Dean Cornwell (March 5, 1892 – December 4, 1960) was an American illustrator and muralist. His oil paintings were frequently featured in popular magazines and books as literary illustrations, advertisements, and posters promoting the war effort. Throughout the first half of the 20th century he was a dominant presence in American illustration. At the peak of his popularity he was nicknamed the "Dean of Illustrators".

==Background==
Cornwell was born in Louisville, Kentucky. His father, Charles L. Cornwell, was a civil engineer whose drawings of industrial subjects fascinated Cornwell as a child.
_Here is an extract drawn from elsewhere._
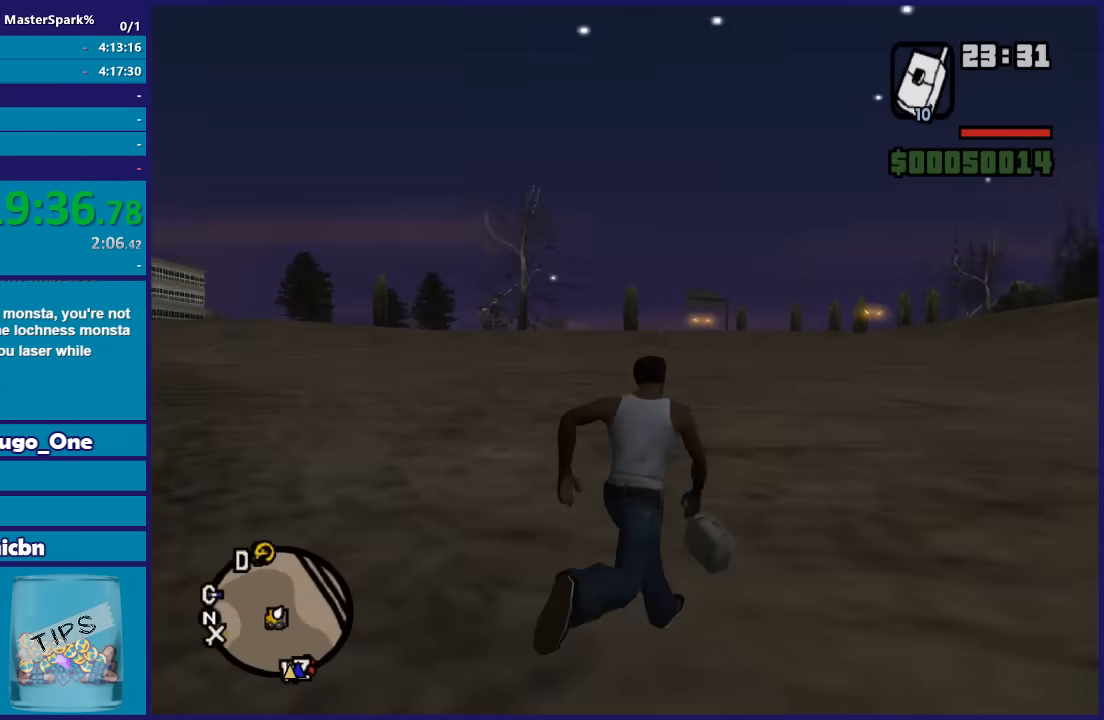
{"buttons": ["A"], "left_stick": "up", "right_stick": "center", "events": [[67, "A", "down"], [167, "A", "up"], [233, "A", "down"], [367, "A", "up"], [434, "A", "down"], [467, "left_stick", "up"]]}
He began his professional career as a cartoonist for the Louisville Herald. Soon thereafter he moved to Chicago, where he studied at the Art Institute and worked for the Chicago Tribune. In 1915 he moved to New Rochelle, New York, a well known artist colony, and studied in New York City under Harvey Dunn at the Art Students League of New York. Eventually he traveled to London to study mural painting as an apprentice to Frank Brangwyn. Brangwyn's style influenced Cornwell's artistic development in "rendering the human figure, bold outlines, flattened picture plane, and graphic approach to composition."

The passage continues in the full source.